We also tend to hire people that we think “think like us.” This “emotional connection bias” makes us think that we have found our doppelganger or our long-lost cousin who gets us and knows what we need. Both biases, the visual bias and the emotional connection bias, create more problems than they solve.
Whether you’re developing current talent or hiring new talent, Talent Development begins by clarifying exactly the type of team member you need. That description starts with clarifying the world we live in today.
We live in a world that is driven by technology and characterized by speed and change. AI complicates the picture even more because the line between truth and fiction can be easily blurred. The speed of change means faster decision making, better problem solving, and innovations are needed to stay relevant. You can’t keep power in your hands anymore. It must be shared. Things are simply moving too fast. This leads to the detailed description of the workforce you need today.
Use this basic principle: hiring and develop mindset first and skillset second. Yes, if they are in sales, they need to have sales skills. If they are in accounting, they need accounting skills. So, they do need the skills. What is more important, though, is whether they have the mindset to use those skills in a fast paced, changing world where THEY will make decisions every day that impact the organization. You can teach skills pretty easily. Mindsets are more complicated.
How do you want them to think, process information, analyze options? What’s the decision-making process you need them to use? How do you want them to collaborate with others?

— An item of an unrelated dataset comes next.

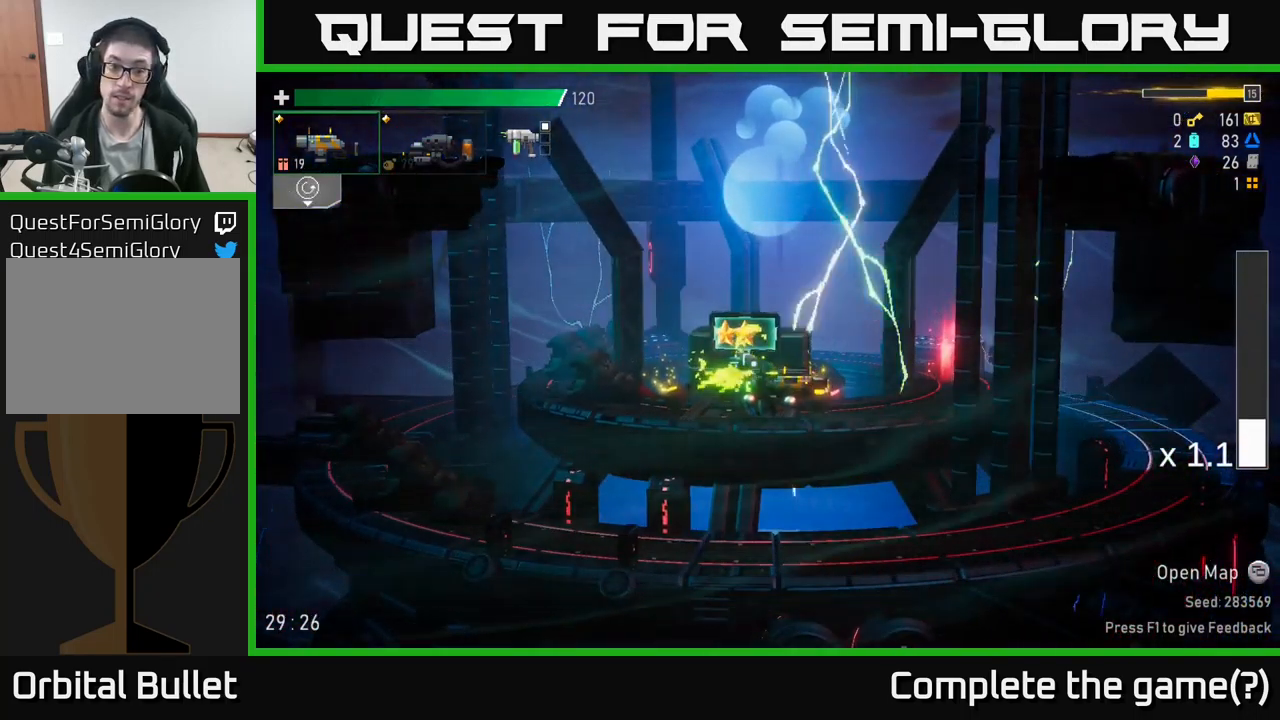
{"buttons": [], "left_stick": "center", "right_stick": "center", "events": [[33, "left_stick", "left"], [167, "left_stick", "center"]]}
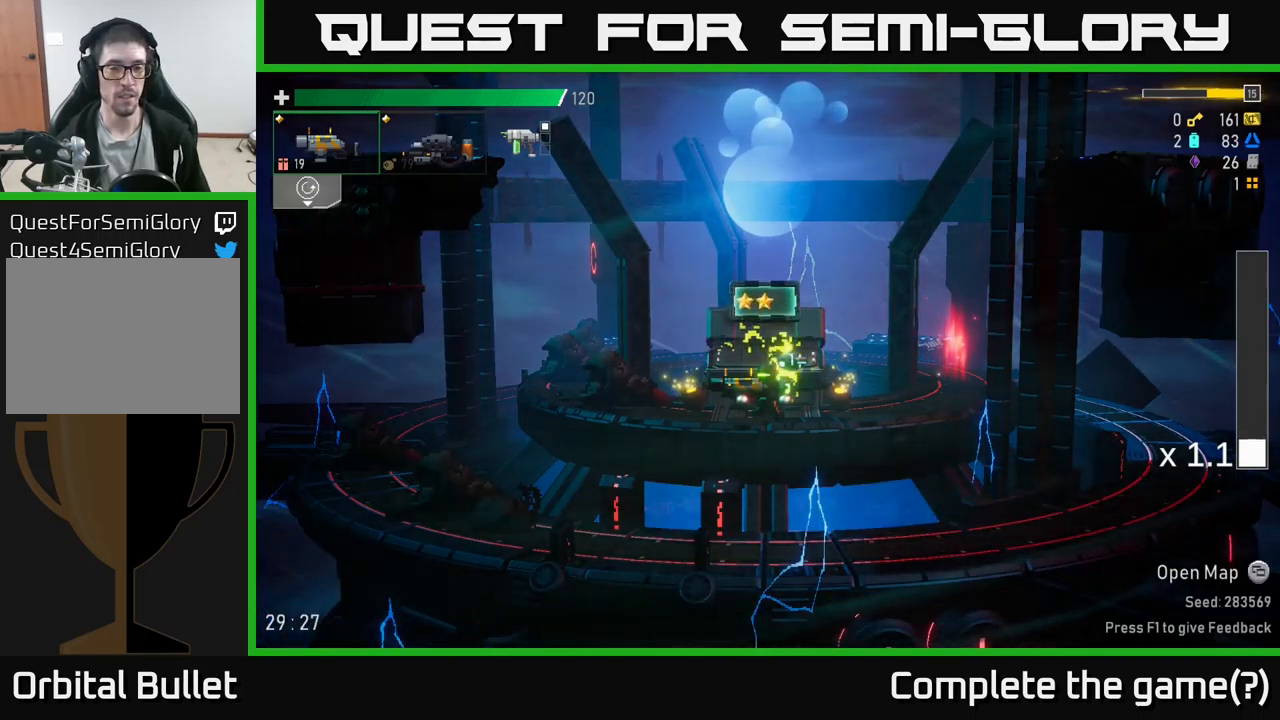
{"buttons": [], "left_stick": "center", "right_stick": "center", "events": []}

That leads to the analysis question. Look at your current Talent Development process. Can you give specific examples of where you are developing the mindset needed to thrive? The answer in most organization is “no.” We usually develop skills but not mindset. We expect people to come with the mindset. Bad mistake. Everyone develops a mindset by the time they reach the workforce, and most people never leave that mindset unless they are forced to do so. That’s part of Talent Development – pushing people out of their comfort zone to develop a new mindset that creates new growth. When the mindset is there, the skills are easy to develop and apply.